▶ Available data
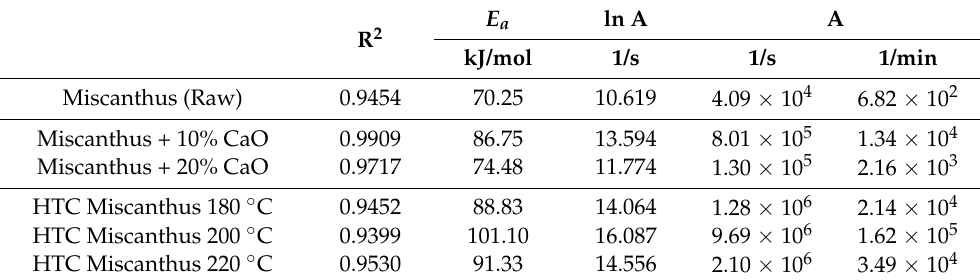
Table 1. Activation energy and pre-exponential (frequency) factor for fast pyrolysis of Miscanthus.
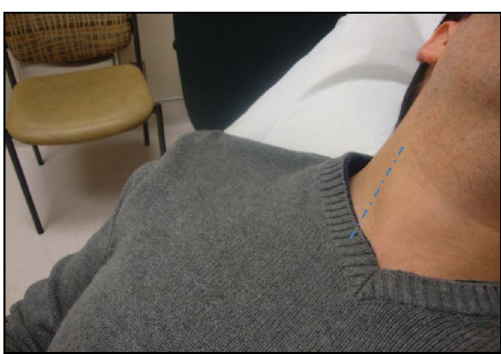
Figure 1. Assessment of Jugular Venous Pressure. The doted line displays the course of the internal jugular vein between the 2 heads of the sternocleidomastoid muscle.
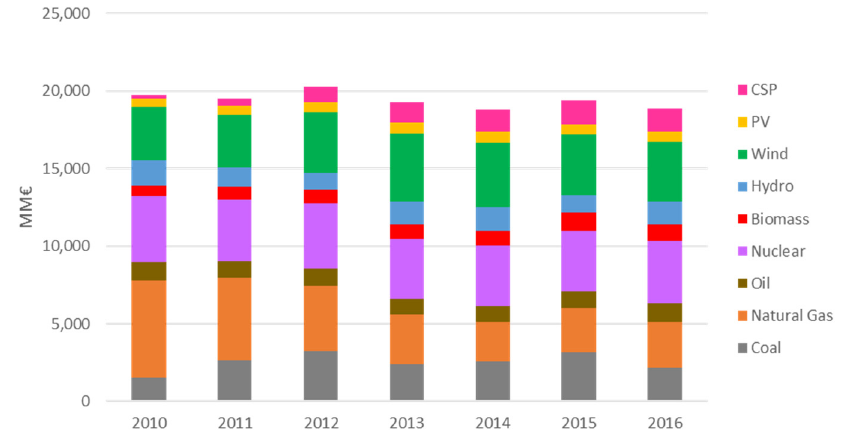
Figure 10. Historic values of power generation costs estimated as a summation of LCOE of all contributing technologies.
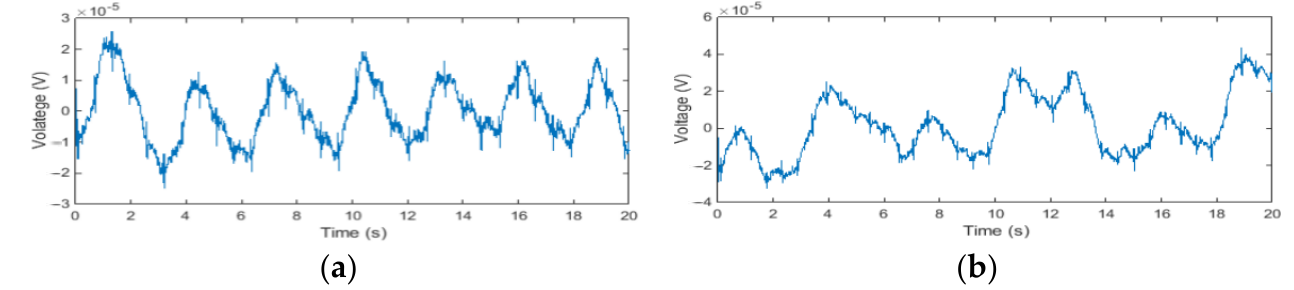
Figure 5. The IP signal recorded by the ECG -IP acquisition system: ( a ) the IP signal contains car- diac-related artifacts; ( b ) the IP signal contains cardiac-related artifacts and motion artifacts.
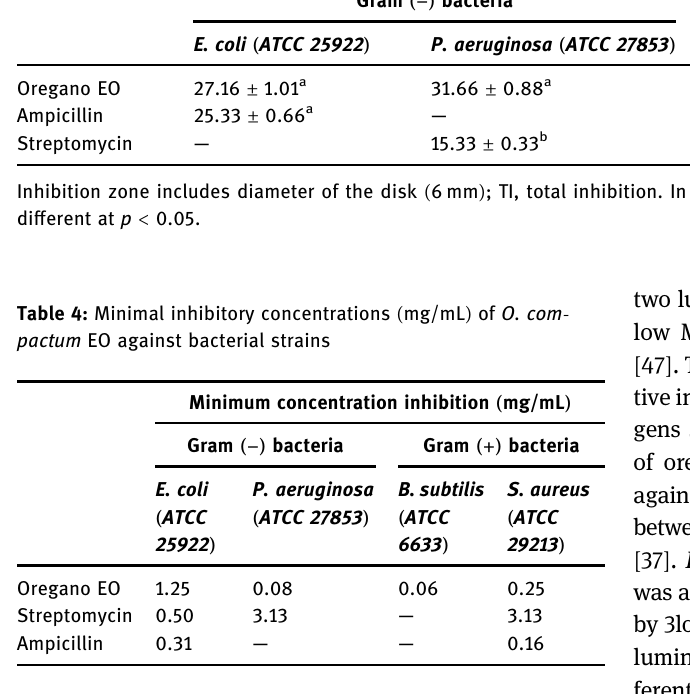
Table 3: Inhibition diameter ( mm ) of O. compactum EO against bacterial strains ( means ± SEM )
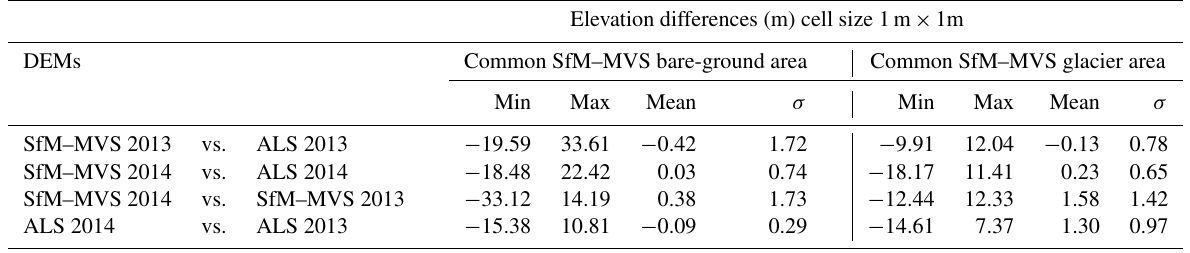
Table 3. Comparison between SfM–MVS-based DEMs and ALS-based DEMs in the common area outside and inside the La Mare Glacier.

▶ Problem to solve
The records are above. How many lines in them contain the word "Table"? Give the number alone.

▶ Finished exercise
3